__Instructions for the task__. All that is needed is the run of lines from the top of the entries to the line with "IRA Money First | | |", that line included, repeated exactly and free of pictures.
Segment Start: Working data
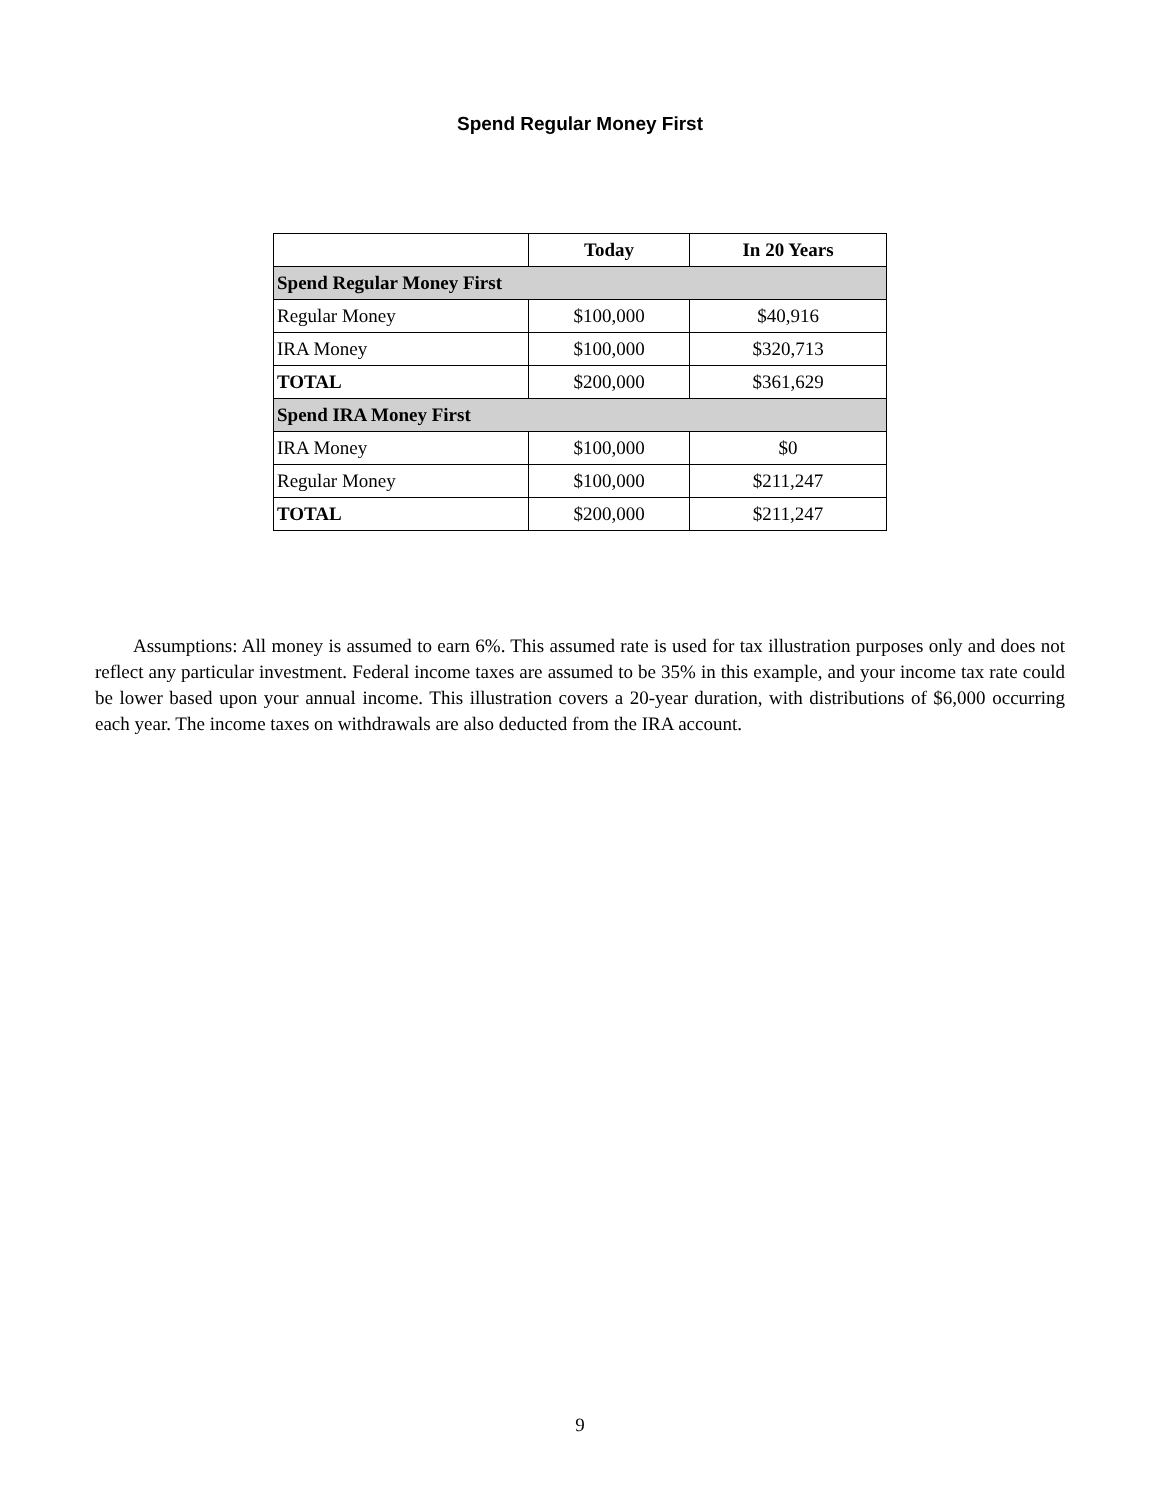Spend Regular Money First
| | Today | In 20 Years |
| --- | --- | --- |
| Spend Regular Money First | | |
| Regular Money | $100,000 | $40,916 |
| IRA Money | $100,000 | $320,713 |
| TOTAL | $200,000 | $361,629 |
| Spend IRA Money First | | |
| IRA Money | $100,000 | $0 |
| Regular Money | $100,000 | $211,247 |
| TOTAL | $200,000 | $211,247 |
Assumptions: All money is assumed to earn 6%. This assumed rate is used for tax illustration purposes only and does not reflect any particular investment. Federal income taxes are assumed to be 35% in this example, and your income tax rate could be lower based upon your annual income. This illustration covers a 20-year duration, with distributions of $6,000 occurring each year. The income taxes on withdrawals are also deducted from the IRA account.
9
Segment End: Working data
__Result for this exercise__.
Spend Regular Money First
| | Today | In 20 Years |
| --- | --- | --- |
| Spend Regular Money First | | |
| Regular Money | $100,000 | $40,916 |
| IRA Money | $100,000 | $320,713 |
| TOTAL | $200,000 | $361,629 |
| Spend IRA Money First | | |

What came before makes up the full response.